Childhood and Marriage
Born on 5 May 1910 in Amsterdam to an opera singer mother and an accountant father, Leo Lionni and his family did not spend much time in the Netherlands before they moved to the United States. They lived in Philadelphia for two years, where Leo started high school.
Part of the way through Leo’s schooling, his father was transferred to Italy. The family moved with him, and that was where Leo completed high school, and made his debut and established his reputation as an artist with avant-garde and futurism paintings between 1931 and 1939. He obtained an economics degree at the University of Genoa in 1935. After his graduation, Leo turned his attention away from futurism and avant-garde, and instead focused on visual content for advertising. His classical children’s books were yet to come.
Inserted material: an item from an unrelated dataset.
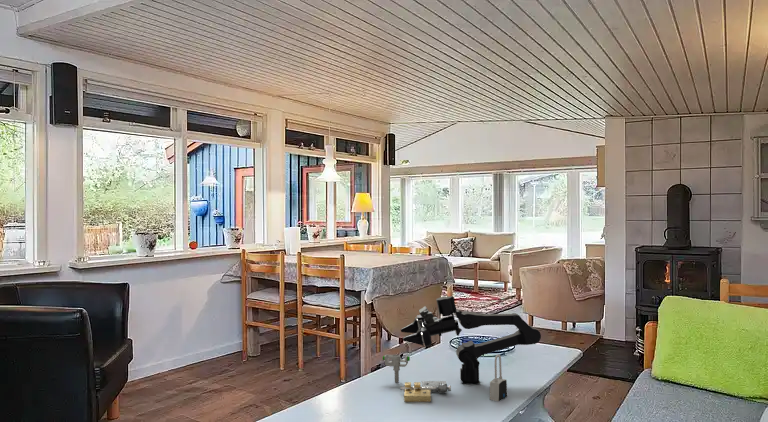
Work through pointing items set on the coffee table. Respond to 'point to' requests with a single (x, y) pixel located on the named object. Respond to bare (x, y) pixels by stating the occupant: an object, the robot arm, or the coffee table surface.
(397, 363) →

In addition to being the year in which Leo Lionni made his name on the Italian art scene, 1931 was also when he married Nora Maffi. Nora’s father was none other than Fabrizio Maffi, the man who founded Italy’s Community Party. The couple would go on to have two sons, three grandchildren and seven great-grandchildren.
Return to the US
In 1939, the year that saw the outbreak of the Second World War, Leo Lionni returned to Philadelphia with wife and children. He knew he did not want to work as an artist, and so started working in advertising.
Andy Warhol, Saul Steinberg, Willem de Kooning, Alexander Calder, and Fernand Léger were among the notable artists from whom Leo commissioned art. The quality of his work was obvious, and it attracted some big names. Among his key accounts were motor vehicle manufacturers, Chrysler Plymouth and Ford Motors.
In 1948, the future children’s book writer and illustrator started working as Fortune magazine’s art director. He also did private work, and he worked as Olivetti’s design director. Leo also designed a catalogue for the Museum of Modern Art.
To Italy and Writing Books for Children
After more than a decade as an art director and designer, Leo Lionni and his wife relocated to Italy in 1960, and it was then that his career as a writer and illustrator of classical children’s books really took off.
Leo’s first book, Little Blue and Little Yellow, was published in 1959. He was inspired to write it when he cut out blue and yellow circles to illustrate a story he told his grandchildren on the train one day.
Inch By Inch, published in 1960, is a story about an inchworm who boasts of his ability to measure just about anything put in front of him. Much to his fright, a nightingale puts him to the test – and if the worm fails, he will become the bird’s next meal. The classical children’s book won the 1961 Caldecott Honour as well as the 1962 Lewis Carroll Shelf Award.
The Caldecott Honour was bestowed on Leo again in 1964 for Swimmy, in 1968 for Frederick, and 1970 for Alexander and the Wind-Up Mouse. 1965 saw him receive the Deutscher Jugendliteraturpreis. Over his career, Leo wrote more than 40 books for children.
The Artist and Teacher
Leo Lionni also was an artist who drew, painted, did photography, and sculpted. One of his most famous works for adults is 1978’s Parallel Botany. The book is the English translation of La botanica parallela, first published in Italian in 1976. A collection of charcoal or pencil illustrations as well as photographs, it is something of a catalogue of plants that exist only in the imagination. Parallel Botany is a glorious combination of the meanings of plant names, plant descriptions, myths, and travel stories. What’s more, Leo wove scientific and historical facts into the text.
Leo managed to find the time between adults’ and children’s books, creating art, and teaching posts held in the US and in India, to write and perform one-man shows in Asia, Europe, the Middle East, and the US. A man with seemingly boundless energy, he continued to produce art almost until the day he died.
Leo Lionni passed away at his Tuscan home on 11 October 1999. He was 89 years old, and certainly had lived life to the full.